Michel Chossudovsky bietet in seinem Buch »Global Brutal« (Zweitausendeins, 2002) eine mögliche und plausible Erklärung an. Die Jugoslawien vom IWF aufgezwungenen Strukturmaßnahmen seit dem Ende der achtziger Jahre zogen einen Lohnstopp bei gleichzeitiger Preisanpassung an den Weltmarkt nach sich. Für Kredite und Zinsen musste nun das Geld verwandt werden, das üblicherweise als Ausgleichszahlung für die einzelnen Republiken vorgesehen war. Daraus resultierte eine erhebliche Verschärfung sozialer und ethnischer Spannungen, die separatistische Tendenzen förderten.

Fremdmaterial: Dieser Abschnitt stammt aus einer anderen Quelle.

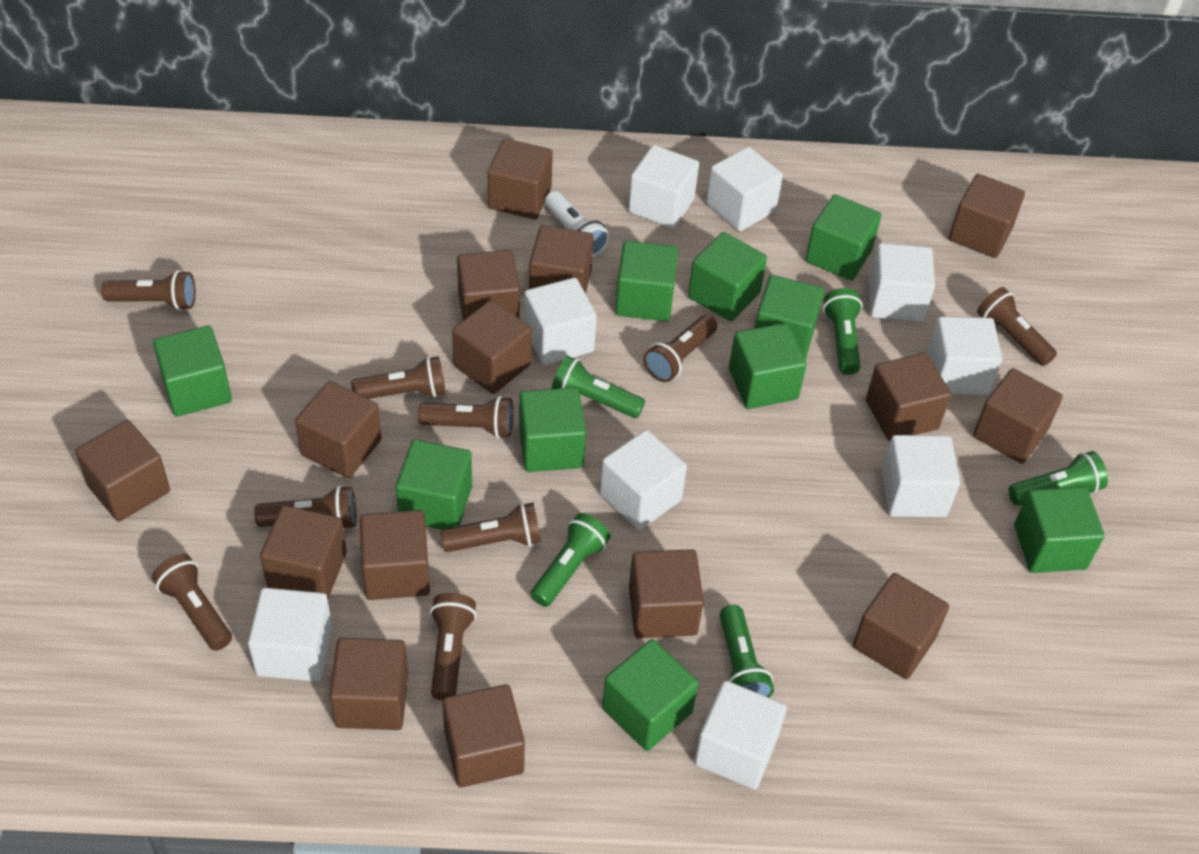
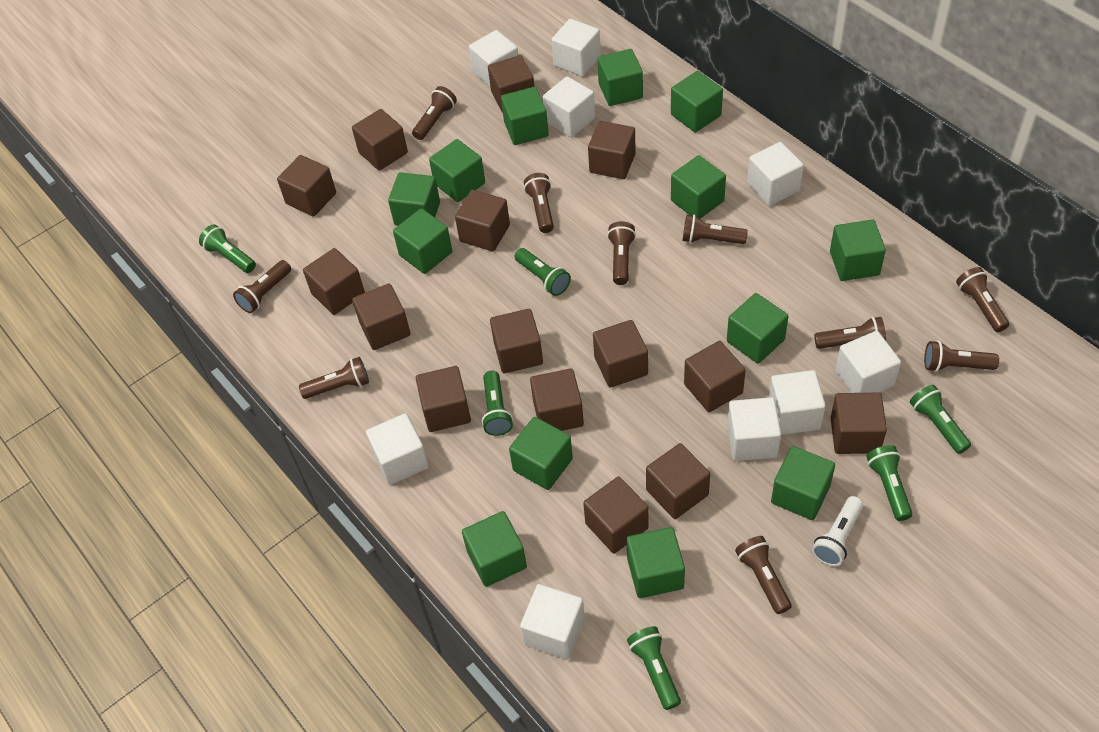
brown flashlight: 9 -> 10
green cube: 10 -> 13
green flashlight: 5 -> 6

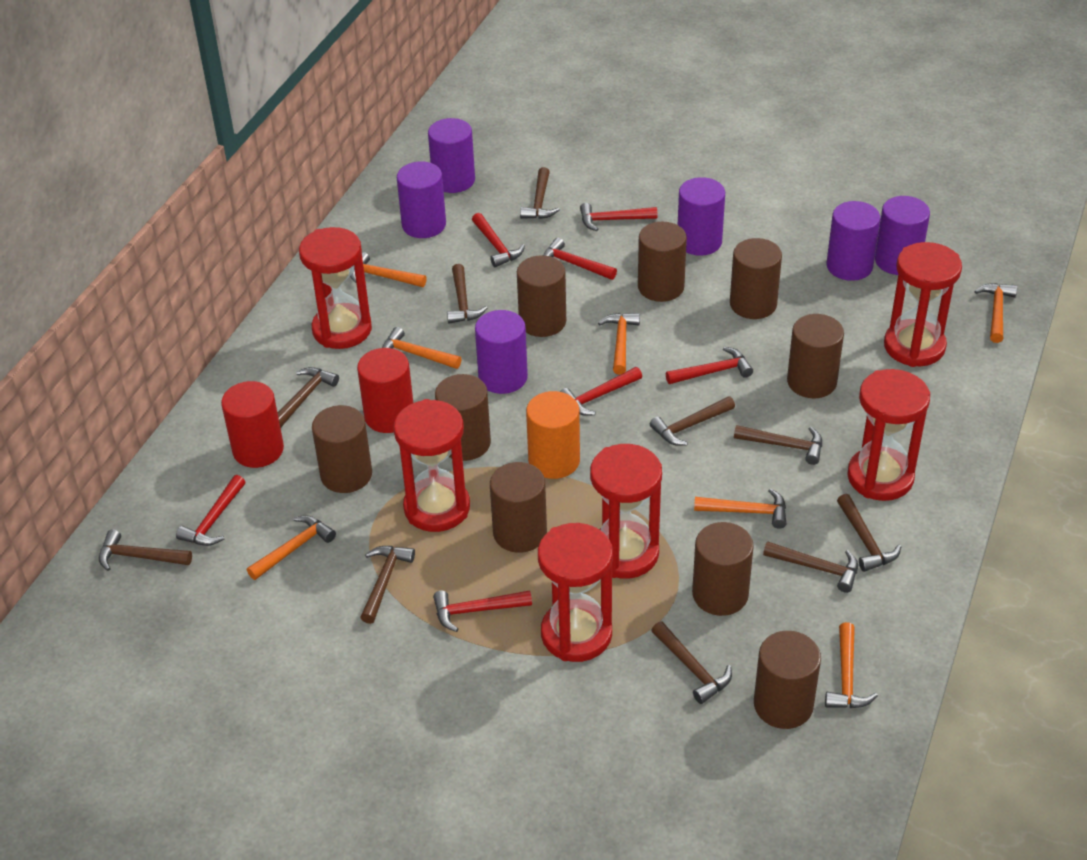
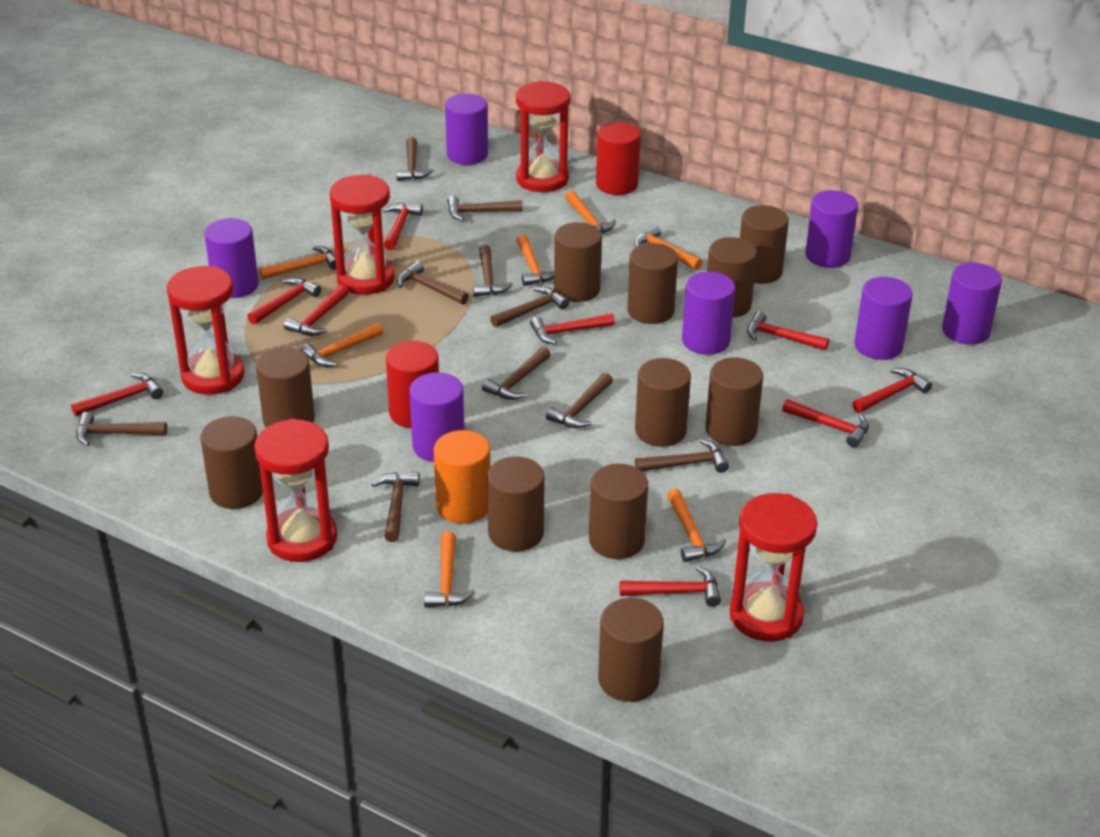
brown cylinder: 9 -> 11
purple cylinder: 6 -> 7
red hammer: 7 -> 9
red hourglass: 6 -> 5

Die hier vorgestellten Bilder sind Teil der Ausstellung »Sarajevo Selbstporträt 1991-1999«, die von einer Arbeitsgruppe der Neuen Gesellschaft für Bildende Kunst vom 14. September bis zum 20. Oktober im Kunstraum im Bethanien am Mariannenplatz 2 in Berlin-Kreuzberg gezeigt wird.

Zuerst war die Ausstellung im Jahr 2000 in Dayton, Ohio zu sehen, wo fünf Jahre zuvor mit einem Abkommen das Kriegsende in Bosnien besiegelt worden war. Im letzten Jahr wurde sie dann mit großer Resonanz im Museet for Fotokunst (Brandts Klaederfabrik) in Odense, Dänemark gezeigt, und demnächst wird sie in verschiedenen europäischen Städten zu sehen sein.

Die möglichen Ursachen für die Kriege im früheren Jugoslawien, deren propagandistische Verarbeitung und die deutsche Beteiligung am völkerrechtswidrigen Krieg werden Gegenstände eines Begleitprogramms mit Vorträgen und einer Diskussion sein.

Begleitend zur Ausstellung werden am 30. September, am 7. und am 14. Oktober jeweils um 21 Uhr im Filmriss, Rigaer Straße 103, 10247 Berlin, Filme zum Thema gezeigt.